A senior official agrees that Chittoor School has no infrastructure. He says there is no proper infrastructure at the Silchar and Shivpuri Schools either. “Bureaucracy has its own pace but as officers we have to learn to use the resources available to us in the best possible way. Some kind of training could have been started at Chittoor. After all, PI training is also a form of counter-terror training,” the officer said.

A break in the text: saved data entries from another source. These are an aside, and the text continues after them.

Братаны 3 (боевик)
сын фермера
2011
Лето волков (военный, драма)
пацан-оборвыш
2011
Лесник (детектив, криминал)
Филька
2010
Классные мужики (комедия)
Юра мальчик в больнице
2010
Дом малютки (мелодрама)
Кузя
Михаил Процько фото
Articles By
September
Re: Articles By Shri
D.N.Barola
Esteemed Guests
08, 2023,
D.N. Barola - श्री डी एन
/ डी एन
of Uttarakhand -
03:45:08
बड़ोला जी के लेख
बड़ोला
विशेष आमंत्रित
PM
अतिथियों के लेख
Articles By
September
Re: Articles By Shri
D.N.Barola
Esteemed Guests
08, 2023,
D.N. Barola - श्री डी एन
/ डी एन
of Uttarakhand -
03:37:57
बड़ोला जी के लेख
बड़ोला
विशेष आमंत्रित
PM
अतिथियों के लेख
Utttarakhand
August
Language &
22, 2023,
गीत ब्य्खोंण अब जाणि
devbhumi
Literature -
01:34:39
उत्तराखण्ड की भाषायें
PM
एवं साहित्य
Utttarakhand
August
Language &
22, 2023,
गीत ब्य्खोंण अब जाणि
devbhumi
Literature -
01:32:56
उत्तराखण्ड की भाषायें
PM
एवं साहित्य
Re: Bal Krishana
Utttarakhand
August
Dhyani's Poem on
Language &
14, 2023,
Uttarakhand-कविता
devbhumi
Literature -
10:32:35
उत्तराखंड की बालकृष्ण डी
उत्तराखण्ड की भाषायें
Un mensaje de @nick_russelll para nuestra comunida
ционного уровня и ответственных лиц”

Rai pointed out that PI training introduces participants to the new operational theatres, and CIAT training are essential for understanding the geographical and cultural terrain, operational tactics and the psychological profiles of insurgents and terrorists. “While PI training provides perspectives on challenges facing an operational theatre, strategic insights on how to deal with insurgents and terrorists in specific contexts can be acquired only through in-depth CIAT training” he added. Though not commenting on Rai’s letters, the CRPF says it has multiple centres across the country and provides training to soldiers and officers in over 20 different courses. Its programme ranges from basic training for recruits to jungle warfare and IED training.